Two senior security officials, speaking on condition of anonymity because they were not authorized to speak to the media, said the raid was limited in scope and that it did not constitute the kind of large incursion that Turkish leaders have been discussing in recent weeks.

"It is not a major offensive and the number of troops is not in the tens of thousands," one of the officials told the AP by telephone. The official is based in southeast Turkey, where the military has been battling separatist Kurdish rebels since they took up arms in 1984.


What's several thousands of troops crossing an international border amongst friends? I'm sure that the peshmerga will have no problem with it!

The news from Iraq lately may not have the 'zazz of mass casualties (though that's happening too), but it's been just as terrible. The Parliament is moving to assert themselves and take the lead on whether or not to kick out US troops. Graduates in Iraqi universities are fleeing in droves, robbing the country of its intellectual class. The idea that the military will spend 50 years in Iraq has not gone over well, to the extent that an ABC story laying the groundwork for a longer stay was abruptly removed from their site. In fact, the idea of staying in Iraq long-term flatly contradicts signed US law mandating that there will be no permanent bases in the country. A Sunni group signed a peace treaty with Al Qaeda in Iraq to fight against the common enemy, us. And the Maliki government may be just about done.

Iraq's government is teetering on the edge. Maliki's Cabinet is filled with officials who are deeply estranged from one another and more loyal to their parties than to the government as a whole. Some are jostling to unseat the prime minister. Few, if any, have accepted the basic premise of a government whose power is shared among each of Iraq's warring sects and ethnic groups.

Maliki is the man U.S. officials are counting on to bring Iraq's civil war under control, yet he seems unable to break the government's deadlock.

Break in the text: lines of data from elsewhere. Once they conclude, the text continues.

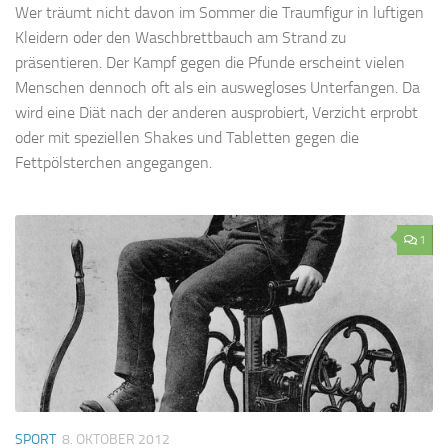
Wer träumt nicht davon im Sommer die Traumfigur in luftigen
Kleidern oder den Waschbrettbauch am Strand zu
präsentieren. Der Kampf gegen die Pfunde erscheint vielen
Menschen dennoch oft als ein auswegloses Unterfangen. Da
wird eine Diät nach der anderen ausprobiert, Verzicht erprobt
oder mit speziellen Shakes und Tabletten gegen die
Fettpölsterchen angegangen.
1
SPORT
8. OKTOBER 2012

Even Maliki's top political advisor, Sadiq Rikabi, says he doubts the prime minister will be able to win passage of key legislation ardently sought by U.S. officials, including a law governing the oil industry and one that would allow more Sunni Arabs to gain government jobs.

"We hope to achieve some of them, but solving the Iraqi problems and resolving the different challenges in the [next] three months would need a miracle," Rikabi said.


You can throw those benchmarks out the window. And add yet another foreign incursion into the mix in the North, and you can see that Iraq is simply combustible right now.